Jean touched her on the shoulder reassuringly. Sofia decided to trust them both. She stepped aboard the TARDIS. It was a wonder, as The Doctor said, but not as wonderful as the ‘treat’ he had in mind. When the door opened again they walked out into the real ancient Olympia. Sofia Petrakas, who had studied ancient ruins and relics all her life burned with excitement as she saw all those ancient ruins restored to their former glory. When she stood in the Temple of Zeus and looked at the real statue she thought her legs would give way under her.

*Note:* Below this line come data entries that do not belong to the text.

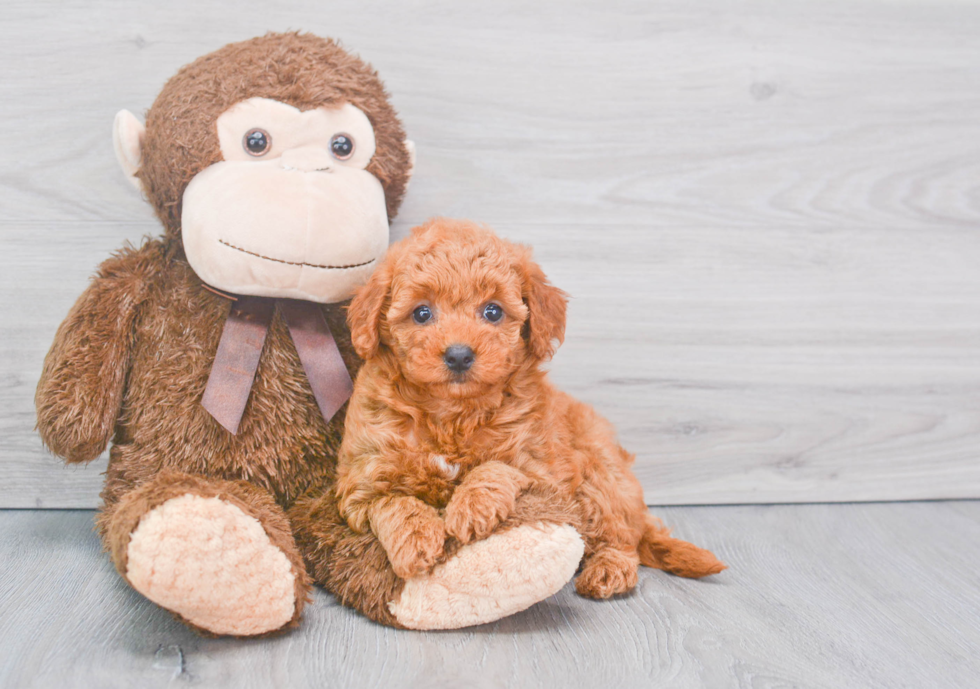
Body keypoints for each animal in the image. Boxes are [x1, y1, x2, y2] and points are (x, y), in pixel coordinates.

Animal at [338, 220, 728, 596]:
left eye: (492, 311)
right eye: (421, 313)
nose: (459, 355)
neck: (453, 414)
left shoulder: (540, 465)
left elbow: (497, 467)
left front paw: (471, 506)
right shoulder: (361, 478)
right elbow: (392, 502)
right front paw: (415, 540)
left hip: (601, 475)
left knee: (620, 537)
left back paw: (609, 570)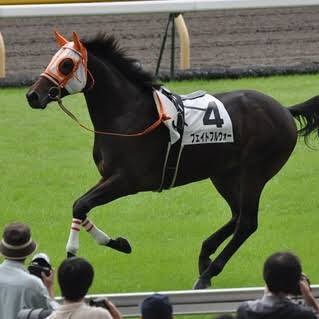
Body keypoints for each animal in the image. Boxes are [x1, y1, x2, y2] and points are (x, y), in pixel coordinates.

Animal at [26, 32, 319, 290]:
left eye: (66, 64)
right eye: (53, 59)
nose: (33, 95)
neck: (127, 116)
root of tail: (284, 110)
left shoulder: (127, 181)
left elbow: (81, 204)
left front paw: (75, 252)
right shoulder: (108, 176)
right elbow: (80, 205)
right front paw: (119, 243)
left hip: (254, 172)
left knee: (247, 222)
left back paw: (208, 273)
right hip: (224, 174)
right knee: (237, 216)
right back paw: (205, 256)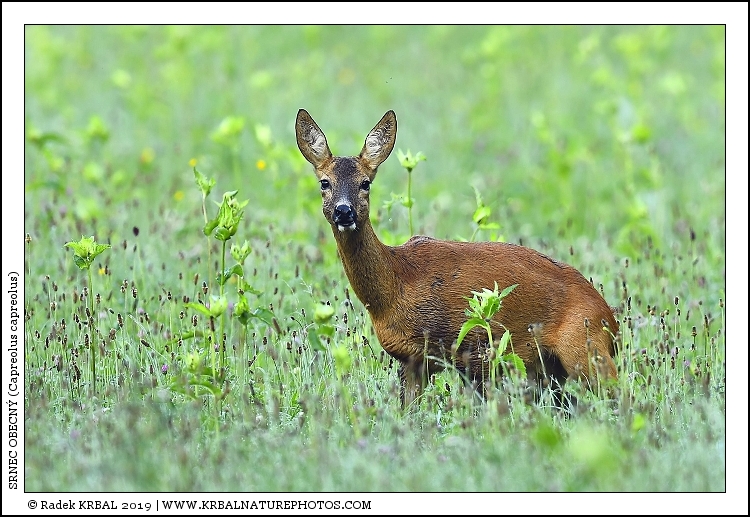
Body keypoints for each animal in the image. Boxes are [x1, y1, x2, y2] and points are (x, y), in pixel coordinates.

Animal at [295, 108, 619, 407]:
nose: (344, 211)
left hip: (585, 348)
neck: (397, 285)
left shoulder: (476, 346)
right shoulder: (412, 360)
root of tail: (611, 320)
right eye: (324, 182)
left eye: (366, 183)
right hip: (550, 370)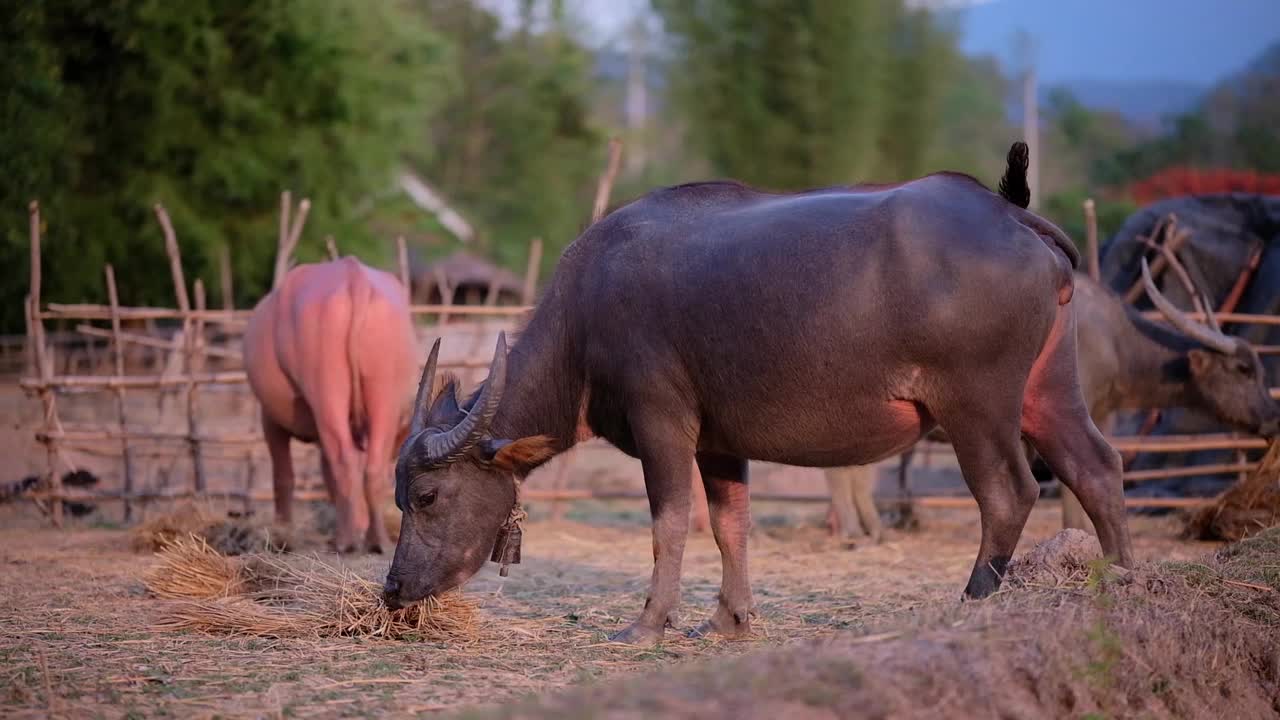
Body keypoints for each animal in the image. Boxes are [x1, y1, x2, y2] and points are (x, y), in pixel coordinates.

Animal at [243, 256, 414, 548]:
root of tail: (353, 276)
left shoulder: (270, 419)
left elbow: (283, 476)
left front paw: (283, 533)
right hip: (384, 390)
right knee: (372, 468)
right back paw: (376, 540)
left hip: (326, 386)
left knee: (342, 461)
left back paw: (345, 541)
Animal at [378, 142, 1131, 640]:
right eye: (399, 498)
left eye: (428, 496)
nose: (393, 590)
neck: (585, 320)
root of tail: (1006, 213)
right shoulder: (719, 442)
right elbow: (730, 523)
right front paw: (730, 620)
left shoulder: (662, 424)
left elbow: (670, 522)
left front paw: (649, 623)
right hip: (1049, 392)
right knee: (1097, 467)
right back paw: (1124, 581)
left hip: (977, 405)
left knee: (1010, 491)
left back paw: (973, 599)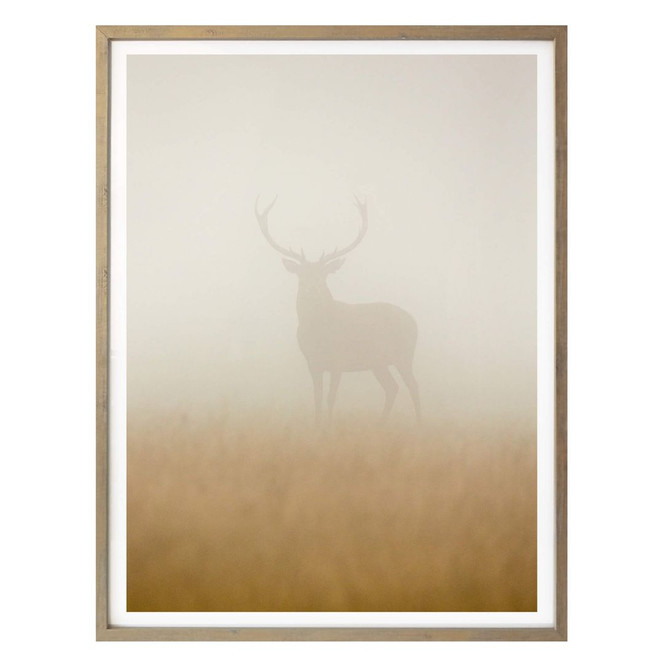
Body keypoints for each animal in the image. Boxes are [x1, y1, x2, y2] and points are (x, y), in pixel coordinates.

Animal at [255, 195, 421, 426]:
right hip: (378, 362)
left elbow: (331, 397)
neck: (318, 333)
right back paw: (380, 424)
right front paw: (317, 425)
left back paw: (420, 424)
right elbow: (317, 397)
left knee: (413, 386)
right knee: (392, 387)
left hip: (404, 354)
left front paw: (329, 427)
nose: (312, 288)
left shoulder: (338, 360)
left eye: (323, 275)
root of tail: (414, 322)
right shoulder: (312, 362)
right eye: (301, 275)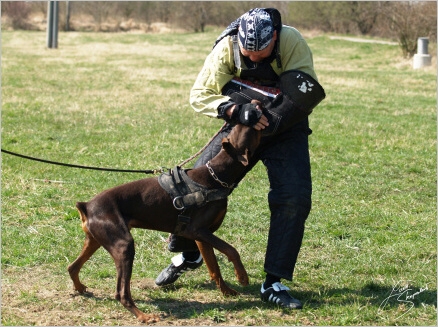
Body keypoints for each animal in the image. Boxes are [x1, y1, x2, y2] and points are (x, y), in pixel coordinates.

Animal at [67, 123, 262, 326]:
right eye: (252, 129)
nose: (256, 112)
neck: (216, 176)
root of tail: (87, 206)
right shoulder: (196, 230)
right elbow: (231, 249)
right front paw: (242, 276)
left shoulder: (202, 235)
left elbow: (214, 267)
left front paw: (227, 291)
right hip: (123, 245)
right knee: (121, 293)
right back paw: (144, 316)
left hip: (95, 240)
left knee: (72, 267)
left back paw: (80, 288)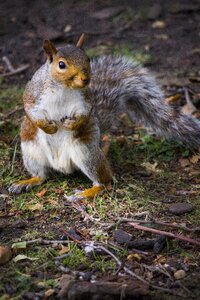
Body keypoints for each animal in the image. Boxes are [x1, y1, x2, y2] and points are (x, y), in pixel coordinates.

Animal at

“Oh, I wish I could take photographs,” she said. “I’ve got my phone. I suppose…. No, it wouldn’t be right, would it? Just let me look at it all one time, so that I can remember it forever.”

The Doctor smiled indulgently. Of course she could look at it for as long as she liked. That was her reward for being the keeper of one of the last remnants of Gallifrey.

Jean just looked up at the quite benevolent face of Zeus and glared at him.

“Don’t you dare move, sunshine,” she said.